The Wall Street Journal aptly characterized Democrats' new talking point as the "the largest tax increase as a share of GDP and the largest entitlement expansion since the 1960s costs nothing. And money grows on trees."
In fact, according to the WSJ, the proposed tax increase does not even cover the spending Democrats have proposed.
In the real world, Congress's Joint Committee on Taxation says the bill raises $2.1 trillion over 10 years. Somebody must be paying more. Among the tax hikes are a 5.5 percentage point increase in the corporate income tax rate that will be paid by workers in lower wages, consumers in higher prices and investors in lower returns. Though they'll be pleased to know this all adds up to "zero dollars."
As for the spending, the $3.5 trillion figure that Bernie Sanders considers a "compromise" doesn't even capture the full cost of what Democrats are proposing. As we explained Friday, that amount is based on budget gimmickry including entitlement phaseouts and phase-ins, and the real cost will be at least $5 trillion, probably far more.
So even after $2.1 trillion in tax hikes, the entitlements in the reconciliation package that include the child allowance, college tuition, national pre-K, universal child care, expanded Medicare and a new Medicaid program will add to the U.S. debt for decades to come.

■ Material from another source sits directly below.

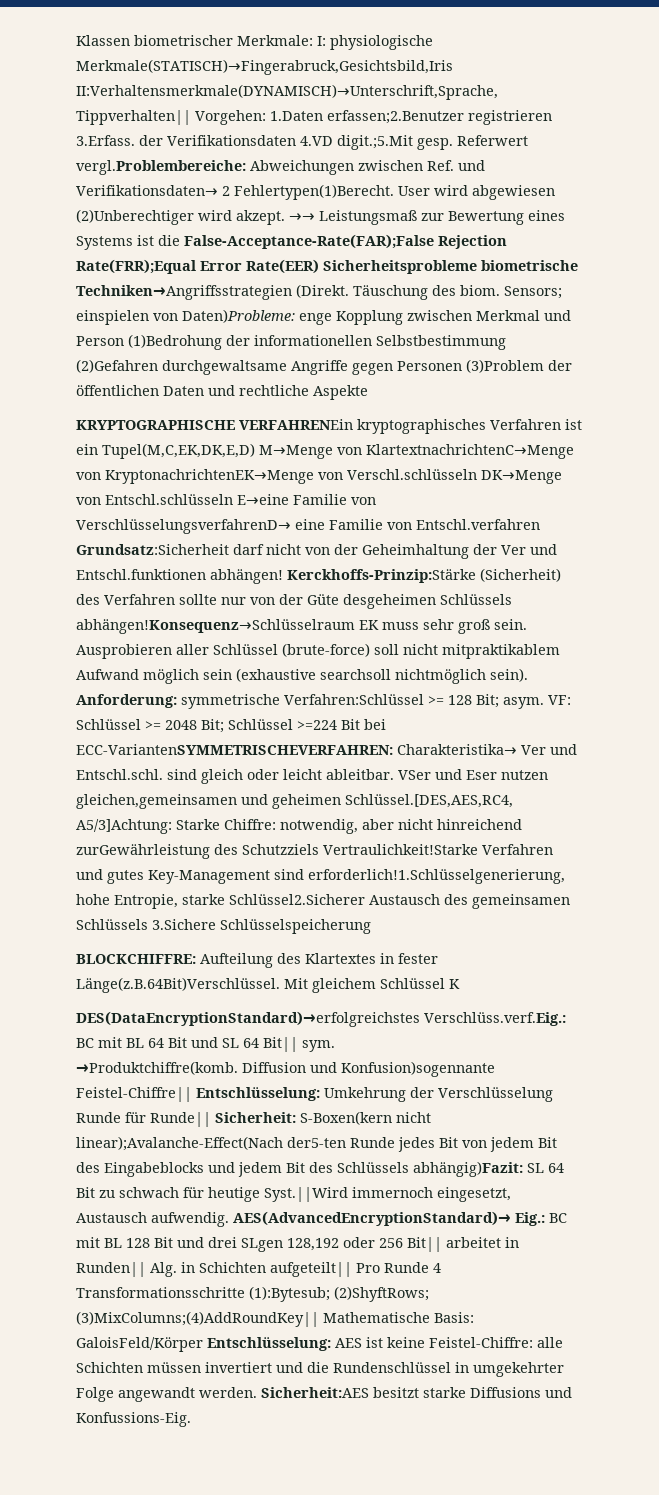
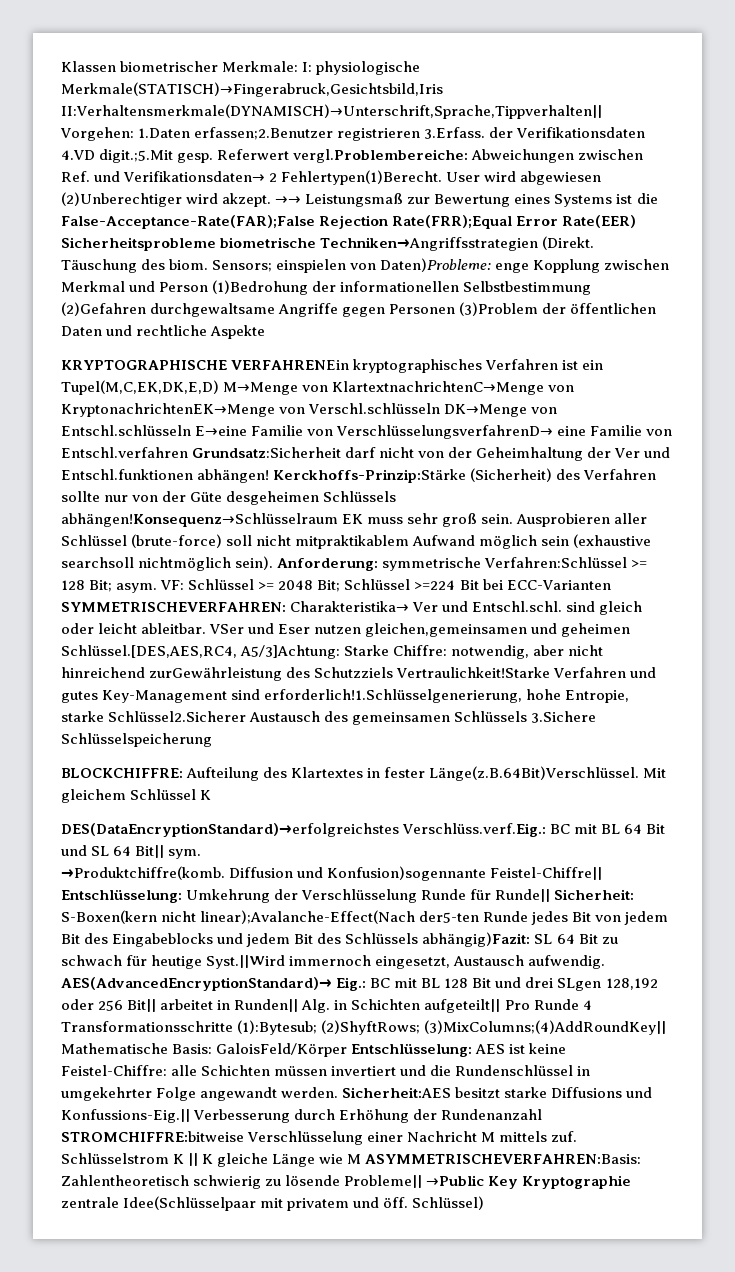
[76,744,393,755] ECC-VariantenSYMMETRISCHEVERFAHREN: -> [506,580,611,590] [61,602,286,612] ECC-Varianten SYMMETRISCHEVERFAHREN:
[76,1412,191,1427] Konfussions-Eig. -> [61,1109,543,1123] [61,1131,578,1145] [61,1153,642,1167] [61,1175,632,1189] [61,1196,485,1211] Konfussions-Eig.|| Verbesserung durch Erhöhung der Rundenanzahl STROMCHIFFRE:bitweise Verschlüsselung einer Nachricht M mittels zuf. Schlüsselstrom K || K gleiche Länge wie M ASYMMETRISCHEVERFAHREN:Basis: Zahlentheoretisch schwierig zu lösende Probleme|| →Public Key Kryptographie zentrale Idee(Schlüsselpaar mit privatem und öff. Schlüssel)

Even if Democrats found enough money via tax increases to cover the cost of the bill, the National Review's Philip Klien pointed out the bill would still leave a fiscal footprint.
"Any time the government raises taxes to pay for newly-passed spending it taps revenue sources that are no longer available to meet existing obligations," Klein explained. "Increasing spending, in every circumstance, increases the burden on government finances."